(Recorded data)
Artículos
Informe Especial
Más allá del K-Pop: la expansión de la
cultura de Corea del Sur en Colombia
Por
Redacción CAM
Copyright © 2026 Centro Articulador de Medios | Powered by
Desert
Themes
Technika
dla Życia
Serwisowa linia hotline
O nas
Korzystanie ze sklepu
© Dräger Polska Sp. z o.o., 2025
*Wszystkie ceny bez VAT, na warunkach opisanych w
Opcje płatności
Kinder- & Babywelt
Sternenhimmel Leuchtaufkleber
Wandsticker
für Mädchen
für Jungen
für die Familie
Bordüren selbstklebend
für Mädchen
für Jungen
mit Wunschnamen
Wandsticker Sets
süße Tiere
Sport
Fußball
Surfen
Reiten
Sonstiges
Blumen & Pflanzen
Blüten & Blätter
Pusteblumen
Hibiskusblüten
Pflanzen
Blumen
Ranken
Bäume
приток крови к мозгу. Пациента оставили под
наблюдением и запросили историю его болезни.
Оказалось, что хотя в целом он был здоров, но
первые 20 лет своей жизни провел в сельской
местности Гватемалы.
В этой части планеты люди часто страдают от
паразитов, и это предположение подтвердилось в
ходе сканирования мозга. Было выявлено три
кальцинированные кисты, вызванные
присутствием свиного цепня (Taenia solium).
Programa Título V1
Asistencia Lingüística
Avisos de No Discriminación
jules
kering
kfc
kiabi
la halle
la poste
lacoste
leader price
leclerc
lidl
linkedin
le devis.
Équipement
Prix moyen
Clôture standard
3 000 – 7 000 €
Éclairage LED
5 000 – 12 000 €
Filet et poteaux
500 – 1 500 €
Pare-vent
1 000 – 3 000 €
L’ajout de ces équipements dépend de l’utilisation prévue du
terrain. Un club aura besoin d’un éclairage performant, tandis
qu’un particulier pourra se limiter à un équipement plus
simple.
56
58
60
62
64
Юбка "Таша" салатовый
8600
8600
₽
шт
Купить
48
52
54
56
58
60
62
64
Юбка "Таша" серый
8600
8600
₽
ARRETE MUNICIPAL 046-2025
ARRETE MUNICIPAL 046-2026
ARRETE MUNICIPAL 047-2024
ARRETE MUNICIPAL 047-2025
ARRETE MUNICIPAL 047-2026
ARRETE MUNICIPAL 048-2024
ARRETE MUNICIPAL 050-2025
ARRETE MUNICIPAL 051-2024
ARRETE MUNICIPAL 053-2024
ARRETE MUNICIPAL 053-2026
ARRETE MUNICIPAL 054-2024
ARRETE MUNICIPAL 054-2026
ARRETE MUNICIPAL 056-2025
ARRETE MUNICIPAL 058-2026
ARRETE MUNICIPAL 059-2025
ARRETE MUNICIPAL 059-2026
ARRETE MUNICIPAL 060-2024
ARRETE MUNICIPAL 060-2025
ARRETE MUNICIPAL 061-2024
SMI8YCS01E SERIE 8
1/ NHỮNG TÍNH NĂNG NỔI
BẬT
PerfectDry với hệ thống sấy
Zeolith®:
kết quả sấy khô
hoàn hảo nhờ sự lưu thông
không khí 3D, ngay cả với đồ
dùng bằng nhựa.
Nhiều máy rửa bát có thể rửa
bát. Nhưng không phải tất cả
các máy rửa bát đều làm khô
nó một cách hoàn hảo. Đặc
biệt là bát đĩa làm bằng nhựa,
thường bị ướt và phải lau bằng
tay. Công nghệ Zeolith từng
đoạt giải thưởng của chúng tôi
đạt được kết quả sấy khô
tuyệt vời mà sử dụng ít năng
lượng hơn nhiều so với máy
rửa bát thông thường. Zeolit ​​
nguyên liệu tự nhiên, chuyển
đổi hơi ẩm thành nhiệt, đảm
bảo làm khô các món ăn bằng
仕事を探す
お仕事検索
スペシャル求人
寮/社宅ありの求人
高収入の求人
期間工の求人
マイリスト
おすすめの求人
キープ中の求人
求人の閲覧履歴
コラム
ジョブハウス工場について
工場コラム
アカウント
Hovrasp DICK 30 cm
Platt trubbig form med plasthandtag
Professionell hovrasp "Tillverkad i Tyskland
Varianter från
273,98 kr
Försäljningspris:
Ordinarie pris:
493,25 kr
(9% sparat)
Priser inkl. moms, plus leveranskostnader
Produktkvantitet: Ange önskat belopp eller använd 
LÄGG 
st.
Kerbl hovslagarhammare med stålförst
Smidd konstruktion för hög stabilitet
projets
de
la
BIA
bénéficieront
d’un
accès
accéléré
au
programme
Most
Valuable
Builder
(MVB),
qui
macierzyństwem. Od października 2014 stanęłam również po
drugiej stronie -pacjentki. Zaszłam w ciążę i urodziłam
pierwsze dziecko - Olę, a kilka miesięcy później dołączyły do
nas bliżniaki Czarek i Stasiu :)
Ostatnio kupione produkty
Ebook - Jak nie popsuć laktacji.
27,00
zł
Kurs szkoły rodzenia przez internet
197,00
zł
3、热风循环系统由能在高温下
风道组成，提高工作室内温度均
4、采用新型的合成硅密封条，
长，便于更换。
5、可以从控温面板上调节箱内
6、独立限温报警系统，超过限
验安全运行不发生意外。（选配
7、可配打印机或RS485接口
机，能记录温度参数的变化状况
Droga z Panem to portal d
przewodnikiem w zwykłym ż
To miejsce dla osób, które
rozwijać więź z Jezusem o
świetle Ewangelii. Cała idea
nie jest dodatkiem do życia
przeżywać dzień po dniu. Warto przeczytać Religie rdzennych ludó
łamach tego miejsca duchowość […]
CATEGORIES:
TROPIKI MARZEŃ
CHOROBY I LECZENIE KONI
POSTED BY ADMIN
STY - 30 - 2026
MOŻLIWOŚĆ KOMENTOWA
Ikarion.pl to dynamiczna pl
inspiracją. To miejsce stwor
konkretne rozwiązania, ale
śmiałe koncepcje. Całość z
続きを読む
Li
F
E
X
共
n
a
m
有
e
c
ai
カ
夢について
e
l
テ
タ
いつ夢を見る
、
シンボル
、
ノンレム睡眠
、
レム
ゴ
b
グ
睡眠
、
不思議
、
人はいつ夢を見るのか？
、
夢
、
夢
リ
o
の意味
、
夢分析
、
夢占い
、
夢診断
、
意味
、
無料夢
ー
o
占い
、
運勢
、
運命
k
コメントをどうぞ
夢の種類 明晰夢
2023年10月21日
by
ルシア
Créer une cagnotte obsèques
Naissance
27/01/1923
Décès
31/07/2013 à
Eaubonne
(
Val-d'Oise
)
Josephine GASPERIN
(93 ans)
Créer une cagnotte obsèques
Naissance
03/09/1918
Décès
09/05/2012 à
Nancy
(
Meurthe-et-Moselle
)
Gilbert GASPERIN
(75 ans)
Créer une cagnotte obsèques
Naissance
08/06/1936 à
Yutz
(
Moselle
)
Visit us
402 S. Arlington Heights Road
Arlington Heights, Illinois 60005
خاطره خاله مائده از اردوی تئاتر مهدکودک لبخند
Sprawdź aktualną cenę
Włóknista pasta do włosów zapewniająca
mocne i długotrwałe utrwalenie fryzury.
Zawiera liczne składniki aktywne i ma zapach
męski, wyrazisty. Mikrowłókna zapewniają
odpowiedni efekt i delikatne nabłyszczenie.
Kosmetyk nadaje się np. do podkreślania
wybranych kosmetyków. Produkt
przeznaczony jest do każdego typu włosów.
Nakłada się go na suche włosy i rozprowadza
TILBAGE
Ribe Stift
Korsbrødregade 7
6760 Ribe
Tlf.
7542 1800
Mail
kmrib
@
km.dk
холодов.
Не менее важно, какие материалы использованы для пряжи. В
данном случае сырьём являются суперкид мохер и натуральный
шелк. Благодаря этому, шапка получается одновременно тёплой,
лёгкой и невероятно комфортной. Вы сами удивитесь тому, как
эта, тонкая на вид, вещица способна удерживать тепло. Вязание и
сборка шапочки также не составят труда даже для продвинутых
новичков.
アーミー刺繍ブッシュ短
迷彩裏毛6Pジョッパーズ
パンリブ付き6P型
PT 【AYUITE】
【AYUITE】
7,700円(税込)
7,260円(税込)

* _Work to be completed_
Report each line above containing the string "Heights".

* _Completed task_
402 S. Arlington Heights Road
Arlington Heights, Illinois 60005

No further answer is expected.